[[ GIVEN PASSAGE open ]]

I dunno what happened to me these days but I can’t stop listening to the duet “Stan” which was performed by the greatest rapper ever “Eminem” and the lovely “Dido”. It is weird but I think that my state recently is similar to Stan’s (the guy in the clip), that’s true!
Last winter I met a girl with 14 years old in “Rumadi” (my dad’s hometown). In fact, she is my sister’s friend and is pretty pretty. I don’t deny that I was mesmerized by her beauty, tried to be closer to her and she in turn didn’t mind it at all so we kept on meeting, chat, then admiration and …………….. until we found ourselves in an erotic situation (but didn’t have sex).
I returned to Baghdad while she stayed in Rumadi, this time with love healing my tortured heart and since then I didn’t see her again.
Without mentioning the horrible troubles I faced since I returned to Baghdad (hell city as Anarki13 said) that gave me a real pain in ass, I started to write letters to that cute girl telling her all that familiar shitty stuff of being lonely and missing her. I even asked one my cousins living there to be my messenger and I sent her two letters but with no reply, I’m now still writing letters but no one available to be my message boy this time. I wrote ten letters till now and was wonder if I would stop that crap or not but now it's too late - I'm on a 1000 downers now, I'm drowsy and all I wanted was a lousy letter or a call.

[[ GIVEN PASSAGE closed ]]

> **EXERCISE TASKS**:
a. How many letters has the writer of the post about the song "Stan" written so far?
b. Write the next part of the post about the song "Stan," picking up right after its final sentence.

[[ DATASET CONTENT open ]]

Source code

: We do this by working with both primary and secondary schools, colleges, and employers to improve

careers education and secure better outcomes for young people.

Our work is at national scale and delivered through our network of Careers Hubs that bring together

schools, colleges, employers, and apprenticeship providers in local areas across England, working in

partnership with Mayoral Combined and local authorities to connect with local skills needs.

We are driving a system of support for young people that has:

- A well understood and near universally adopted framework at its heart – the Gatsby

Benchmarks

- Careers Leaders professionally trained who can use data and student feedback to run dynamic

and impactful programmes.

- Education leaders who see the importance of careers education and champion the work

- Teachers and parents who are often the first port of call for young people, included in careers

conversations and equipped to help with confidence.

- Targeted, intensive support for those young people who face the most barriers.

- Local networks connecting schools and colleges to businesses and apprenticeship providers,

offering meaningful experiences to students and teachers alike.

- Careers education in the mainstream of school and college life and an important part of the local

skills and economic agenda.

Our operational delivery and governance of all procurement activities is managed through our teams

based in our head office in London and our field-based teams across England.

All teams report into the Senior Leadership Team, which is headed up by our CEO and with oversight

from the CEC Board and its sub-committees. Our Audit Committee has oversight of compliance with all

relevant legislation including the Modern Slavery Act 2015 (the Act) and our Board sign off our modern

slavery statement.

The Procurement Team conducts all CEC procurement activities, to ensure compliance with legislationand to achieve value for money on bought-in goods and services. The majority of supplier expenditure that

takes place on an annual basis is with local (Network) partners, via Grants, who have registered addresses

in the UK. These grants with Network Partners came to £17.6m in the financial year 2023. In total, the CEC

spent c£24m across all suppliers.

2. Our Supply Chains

[[ DATASET CONTENT closed ]]

> **YOUR RESPONSES**:
a. Ten letters.

b.
The entire time going I look to her photo (she took one with my sister) I even forgot to ask her about her personal photo.
God, I tried to tell my sister about our relationship but I couldn’t cuz I was afraid that she will mind.
One day I picked up a new clean razor blade and scratched my chest (just over the heart) to see how much it would bleed It's like adrenaline, the pain is such a sudden rush for me, I don’t know what I was thinking at that moment to do such insanely scary thing but certainly I didn’t intend to commit suicide.
I was (and still) in that freaky illusion knowing that I’m psycho about that country girl and my worst fear is the end will be just like it was to Stan (putting my girlfriend in the car’s trunk and jumped with the car out of the bridge), I don’t know.
The only thing I know is I have to keep on my faith, be patient and more relaxed and pay an attention to my study cause I don't really got shit else so that shit helps when I'm depressed.
P.S.: the verses written in italic are based on STAN's lyrics.